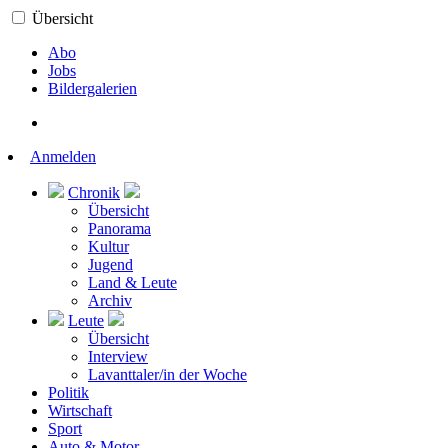
Übersicht
Abo
Jobs
Bildergalerien
Anmelden
Chronik
Übersicht
Panorama
Kultur
Jugend
Land & Leute
Archiv
Leute
Übersicht
Interview
Lavanttaler/in der Woche
Politik
Wirtschaft
Sport
Auto & Motor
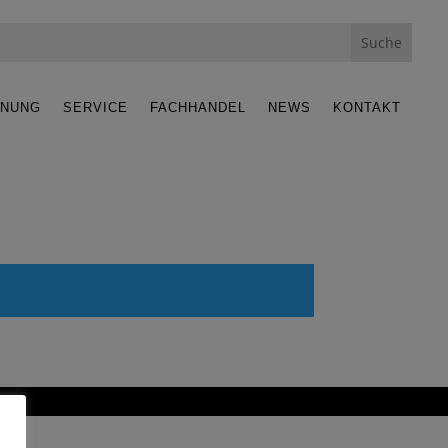
ANUNG
SERVICE
FACHHANDEL
NEWS
KONTAKT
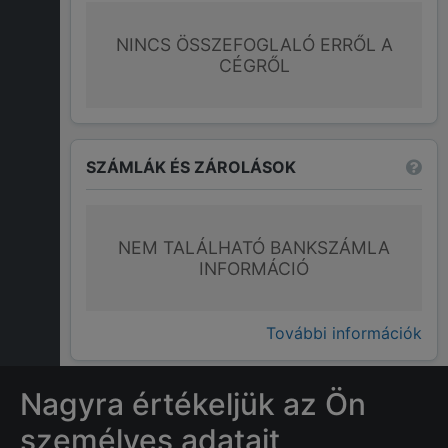
NINCS ÖSSZEFOGLALÓ ERRŐL A
CÉGRŐL
SZÁMLÁK ÉS ZÁROLÁSOK
NEM TALÁLHATÓ BANKSZÁMLA
INFORMÁCIÓ
További információk
Nagyra értékeljük az Ön
GYAKRAN ISMÉTELT KÉRDÉSEK
személyes adatait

☆ ☆ ☆ ☆ ☆ ☆ ☆

● Task directions
Turn every line of text from the records into a single numbered list, skipping any blank lines. Leave the pictures out of your answer.

● Task answer
1. Übersicht
2. Abo
3. Jobs
4. Bildergalerien
5. Anmelden
6. Chronik
7. Übersicht
8. Panorama
9. Kultur
10. Jugend
11. Land & Leute
12. Archiv
13. Leute
14. Übersicht
15. Interview
16. Lavanttaler/in der Woche
17. Politik
18. Wirtschaft
19. Sport
20. Auto & Motor
21. ANUNG
22. SERVICE
23. FACHHANDEL
24. NEWS
25. KONTAKT
26. NINCS ÖSSZEFOGLALÓ ERRŐL A
27. CÉGRŐL
28. SZÁMLÁK ÉS ZÁROLÁSOK
29. NEM TALÁLHATÓ BANKSZÁMLA
30. INFORMÁCIÓ
31. További információk
32. Nagyra értékeljük az Ön
33. GYAKRAN ISMÉTELT KÉRDÉSEK
34. személyes adatait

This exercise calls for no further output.